First of there are Brominated Flame Retardants put in most of the plastics used in computers. Without them computers could well become dangerous in the “Oh my god, I was just playing solitaire and now my house is on fire,” way. But they aren’t just a fire fighting hero; some are linked with cancer, reproductive damage, and permanent disturbance to development and the hormonal system. Most worryingly it’s released from plastics through use. In other words the dust in most homes contains BFRs, en route from a product like a computer to your blood stream. Having a computer that doesn’t spontaneously burst into flames is undoubtedly a good thing, but so is being sure the dust in your house doesn’t give you cancer.

The other dangerous components of computers are even more subtle. They won’t affect you while you’re using it; it’s when you dispose of the computer that they release their arsenal. The computer monitor is a prime example. The CRT screens, i.e. the ones that aren’t flashy, contain lead; and the new flat screens, i.e. the new flashy ones, contain mercury. Both are metals that have long had a bad reputation. They are known to cause brain damage in children along with a host of other suspect side-effects.

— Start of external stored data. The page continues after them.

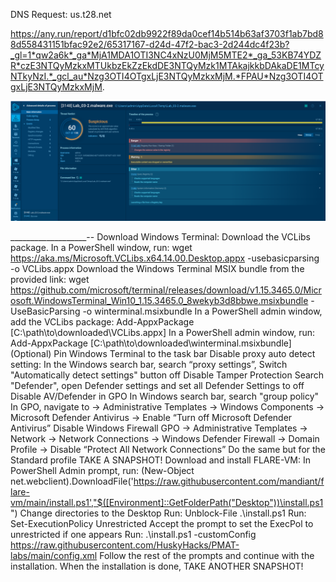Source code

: DNS Request: us.t28.net


https://any.run/report/d1bfc02db9922f89da0cef14b514b63af3703f1ab7bd88d558431151bfac92e2/65317167-d24d-47f2-bac3-2d244dc4f23b?_gl=1*qw2a6k*_ga*MjA1MDA1OTI3NC4xNzU0MjM5MTE2*_ga_53KB74YDZR*czE3NTQyMzkxMTUkbzEkZzEkdDE3NTQyMzk1MTAkajkkbDAkaDE1MTcyNTkyNzI.*_gcl_au*Nzg3OTI4OTgxLjE3NTQyMzkxMjM.*FPAU*Nzg3OTI4OTgxLjE3NTQyMzkxMjM.

![Anyrun](anyrun.png)



___________________--
Download Windows Terminal:
Download the VCLibs package. In a PowerShell window, run: wget https://aka.ms/Microsoft.VCLibs.x64.14.00.Desktop.appx -usebasicparsing -o VCLibs.appx
Download the Windows Terminal MSIX bundle from the provided link: wget https://github.com/microsoft/terminal/releases/download/v1.15.3465.0/Microsoft.WindowsTerminal_Win10_1.15.3465.0_8wekyb3d8bbwe.msixbundle -UseBasicParsing -o winterminal.msixbundle
In a PowerShell admin window, add the VCLibs package: Add-AppxPackage [C:\path\to\downloaded\VCLibs.appx]
In a PowerShell admin window, run: Add-AppxPackage [C:\path\to\downloaded\winterminal.msixbundle]
(Optional) Pin Windows Terminal to the task bar
Disable proxy auto detect setting:
In the Windows search bar, search “proxy settings”,
Switch "Automatically detect settings" button off
Disable Tamper Protection
Search "Defender", open Defender settings and set all Defender Settings to off
Disable AV/Defender in GPO
In Windows search bar, search "group policy"
In GPO, navigate to → Administrative Templates → Windows Components → Microsoft Defender Antivirus → Enable “Turn off Microsoft Defender Antivirus”
Disable Windows Firewall
GPO → Administrative Templates → Network → Network Connections → Windows Defender Firewall → Domain Profile → Disable “Protect All Network Connections”
Do the same but for the Standard profile
TAKE A SNAPSHOT!
Download and install FLARE-VM:
In PowerShell Admin prompt, run: (New-Object net.webclient).DownloadFile('https://raw.githubusercontent.com/mandiant/flare-vm/main/install.ps1',"$([Environment]::GetFolderPath("Desktop"))\install.ps1")
Change directories to the Desktop
Run: Unblock-File .\install.ps1
Run: Set-ExecutionPolicy Unrestricted
Accept the prompt to set the ExecPol to unrestricted if one appears
Run: .\install.ps1 -customConfig https://raw.githubusercontent.com/HuskyHacks/PMAT-labs/main/config.xml
Follow the rest of the prompts and continue with the installation.
When the installation is done, TAKE ANOTHER SNAPSHOT!
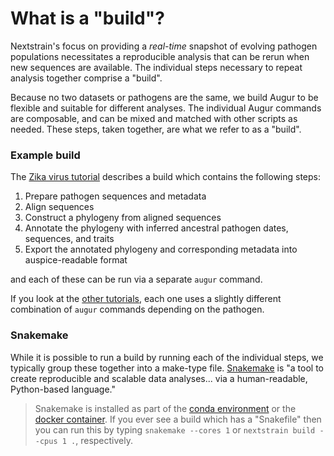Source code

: # What is a "build"?

Nextstrain's focus on providing a _real-time_ snapshot of evolving pathogen populations necessitates a reproducible analysis that can be rerun when new sequences are available.
The individual steps necessary to repeat analysis together comprise a "build".


Because no two datasets or pathogens are the same, we build Augur to be flexible and suitable for different analyses.
The individual Augur commands are composable, and can be mixed and matched with other scripts as needed.
These steps, taken together, are what we refer to as a "build".


### Example build

The [Zika virus tutorial](https://docs.nextstrain.org/en/latest/tutorials/zika.html#build-steps) describes a build which contains the following steps:

1. Prepare pathogen sequences and metadata
2. Align sequences
3. Construct a phylogeny from aligned sequences
4. Annotate the phylogeny with inferred ancestral pathogen dates, sequences, and traits
5. Export the annotated phylogeny and corresponding metadata into auspice-readable format

and each of these can be run via a separate `augur` command.

If you look at the [other tutorials](https://docs.nextstrain.org/en/latest/tutorials/index.html), each one uses a slightly different combination of `augur` commands depending on the pathogen.

### Snakemake

While it is possible to run a build by running each of the individual steps, we typically group these together into a make-type file.
[Snakemake](https://snakemake.readthedocs.io/en/stable/index.html) is "a tool to create reproducible and scalable data analyses... via a human-readable, Python-based language."

> Snakemake is installed as part of the [conda environment](https://docs.nextstrain.org/en/latest/guides/install/local-installation.html#install-augur-auspice-with-conda) or the [docker container](https://docs.nextstrain.org/en/latest/guides/install/cli-install.html).
If you ever see a build which has a "Snakefile" then you can run this by typing `snakemake --cores 1` or `nextstrain build --cpus 1 .`, respectively.
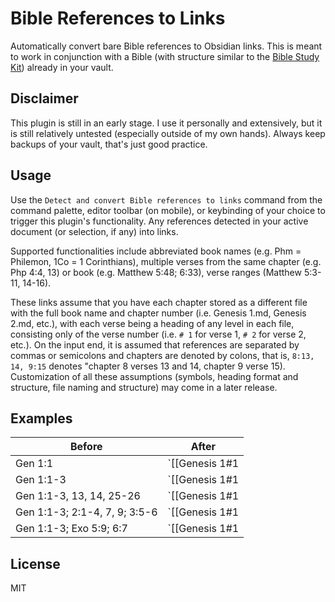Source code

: # Bible References to Links

Automatically convert bare Bible references to Obsidian links. This is meant to work in conjunction with a Bible (with structure similar to the [Bible Study Kit](https://forum.obsidian.md/t/bible-study-in-obsidian-kit-including-the-bible-in-markdown/12503)) already in your vault.

## Disclaimer

This plugin is still in an early stage. I use it personally and extensively, but it is still relatively untested (especially outside of my own hands). Always keep backups of your vault, that's just good practice.

## Usage

Use the `Detect and convert Bible references to links` command from the command palette, editor toolbar (on mobile), or keybinding of your choice to trigger this plugin's functionality. Any references detected in your active document (or selection, if any) into links.

Supported functionalities include abbreviated book names (e.g. Phm = Philemon, 1Co = 1 Corinthians), multiple verses from the same chapter (e.g. Php 4:4, 13) or book (e.g. Matthew 5:48; 6:33), verse ranges (Matthew 5:3-11, 14-16).

These links assume that you have each chapter stored as a different file with the full book name and chapter number (i.e. Genesis 1.md, Genesis 2.md, etc.), with each verse being a heading of any level in each file, consisting only of the verse number (i.e. `# 1` for verse 1, `# 2` for verse 2, etc.). On the input end, it is assumed that references are separated by commas or semicolons and chapters are denoted by colons, that is, `8:13, 14, 9:15` denotes "chapter 8 verses 13 and 14, chapter 9 verse 15). Customization of all these assumptions (symbols, heading format and structure, file naming and structure) may come in a later release.

## Examples

| Before | After |
| -- | -- |
| Gen 1:1 | `[[Genesis 1#1|Gen 1:1]]` |
| Gen 1:1-3 | `[[Genesis 1#1|Gen 1:1-3]][[Genesis 1#2|]][[Genesis 1#3|]]` |
| Gen 1:1-3, 13, 14, 25-26 | `[[Genesis 1#1|Gen 1:1-3]][[Genesis 1#2|]][[Genesis 1#3|]], [[Genesis 1#13|13]], [[Genesis 1#14|14]], [[Genesis 1#25|25-26]][[Genesis 1#26|]]` |
| Gen 1:1-3; 2:1-4, 7, 9; 3:5-6 | `[[Genesis 1#1|Gen 1:1-3]][[Genesis 1#2|]][[Genesis 1#3|]]; [[Genesis 2#1|2:1-4]][[Genesis 2#2|]][[Genesis 2#3|]][[Genesis 2#4|]], [[Genesis 2#7|7]], [[Genesis 2#9|9]]; [[Genesis 3#5|3:5-6]][[Genesis 3#6|]]` |
| Gen 1:1-3; Exo 5:9; 6:7 | `[[Genesis 1#1|Gen 1:1-3]][[Genesis 1#2|]][[Genesis 1#3|]]; [[Exodus 5#9|Exo 5:9]]; [[Exodus 6#7|6:7]]` |

## License

MIT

So why does this matter if they can’t harm you directly from your computer? These metals build up in the environment when disposed of, leak into the water systems and then are absorbed into the animals that use them. Of course lead in a secure landfill with all the mod cons, like, thrills of thrills, a lining to prevent leakage, is not as dangerous as a lead pipe being used to bash your head in. But if 1000 computers are thrown out each year in one New Zealand landfill, each containing 1.6 kg of lead, that is 1600 kgs of lead. That is an awful lot of toxic material hanging round and it will most likely last longer than the lining keeping it in.

There are a host of other suspect materials used in computers but most are in miniscule amounts. Still is any amount of a toxic material, such as cadmium that is a carcinogen and causes kidney damage, miniscule enough?

In particular the problem with putting toxic substances into a computer, no matter how useful they are, is what’s put in must come out. Sometimes computers make it to secure landfills where at least there is a system in place. In other cases computers are just dumped or end up being shipped to developing countries where burning of waste is a common practise and no infrastructure exists to deal with the pollution. Recycling is also limited by the presence of these toxic substances.

But so what if computers are box of toxic substances just waiting to escape, nobody is going to give up their right to Google and YouTube. The good news is that you don’t have to. Slowly these materials are being replaced to create models that won’t give you cancer when you’re not looking.

However there is still improvement needed and consumer demand is key. Substituting these materials out of computers makes no difference to performance or cost, it just makes all the difference to the health of the world. And it means you can continue to use Wikipedia or Bebo stalk to your heart’s content without worry.